私が就職した頃、会社の定年は五十五歳で、その後二年間は再雇用嘱託として働くことができました。二十代の私の目からは、再雇用嘱託の人たちはほとんどが時間を持て余しているように見え、私も自分の仕事人生の最後はそうなるのかと思うと一抹の寂しさを感じたものです。

 

今は六十歳定年の後、最長で六十五歳まで嘱託として働くことができます。長く働ける環境が整っていることは、仕事人生に生きがいを感じている人にとっては喜ばしいことです。

 

人生100年時代」だからと言って健康寿命が格段に延びるとは思いませんが、六十代は、第一線からは退くとしても、働くのが当たり前の世代になるのでしょう。ただし、再雇用後、現役時代に感じられた達成感ややりがいが得られるかというと、それは別の話です。

提供エントリー »
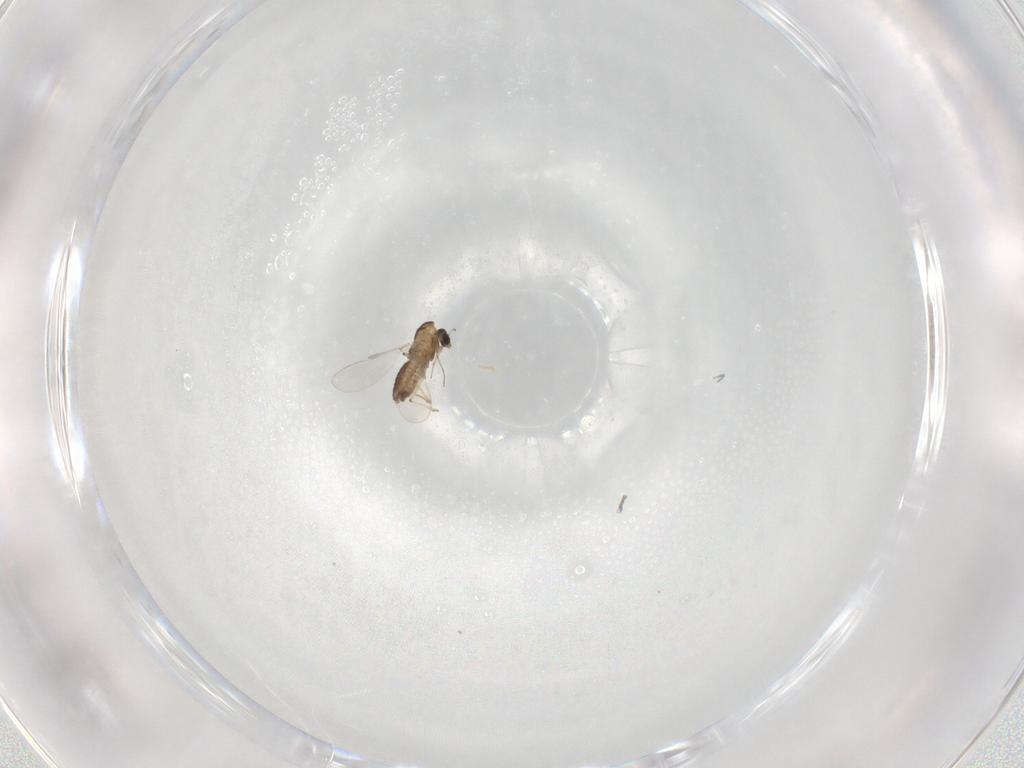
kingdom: Animalia
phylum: Arthropoda
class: Insecta
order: Diptera
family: Chironomidae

依頼事項 »
A. 定年と再雇用についての文章によると、現在は六十歳定年の後、最長で何歳まで嘱託として働くことができますか。
B. 定年と再雇用についての文章のうち、「私が就職した頃、会社の定年は」から「というと、それは別の話です。」までを、両端も含めて書き直してください。その際、「一抹の寂しさ」を「かすかな寂しさ」に置き換えてください。
C. 定年と再雇用についての文章を、最後の文の後から書き継いでください。

依頼への回答 »
A. 最長で六十五歳まで嘱託として働くことができます。

B.
私が就職した頃、会社の定年は五十五歳で、その後二年間は再雇用嘱託として働くことができました。二十代の私の目からは、再雇用嘱託の人たちはほとんどが時間を持て余しているように見え、私も自分の仕事人生の最後はそうなるのかと思うとかすかな寂しさを感じたものです。

 

今は六十歳定年の後、最長で六十五歳まで嘱託として働くことができます。長く働ける環境が整っていることは、仕事人生に生きがいを感じている人にとっては喜ばしいことです。

 

人生100年時代」だからと言って健康寿命が格段に延びるとは思いませんが、六十代は、第一線からは退くとしても、働くのが当たり前の世代になるのでしょう。ただし、再雇用後、現役時代に感じられた達成感ややりがいが得られるかというと、それは別の話です。

C.
会社人生は人生の一部

私の勤め先では、定年が延長された後、再雇用嘱託の人たちはかつての所属部署でアドバイザー的な役割を任され、現役時代に培ったスキルや経験を活かして、管理職の参謀役や後進の指導役などに活躍の場を見出すことができました。

 

しかし、シルバー人材の活躍の場は、残念ながら長くは続きませんでした。一般職の女性社員の総合職への転換や慢性的な人手不足から、再雇用嘱託の人たちは、高度な専門知識を有している場合を除き、定型業務に回されるようになりました。

 

現役時代の役職や実績は関係ありません。多くの部下を率いてきた部長職であろうと、裏方で部署を支えてきた一般社員であろうと、定年を迎え再雇用された後に任される仕事のほとんどは雑用です。

 

もし、私が、定年後、自分の知見を活かすことができずに雑務のみを任されるようになったとしたら - 与えられた仕事の中に私がやりがいを見出せれば仕事を続けられるのだと思いますが、その自信は私にはありません。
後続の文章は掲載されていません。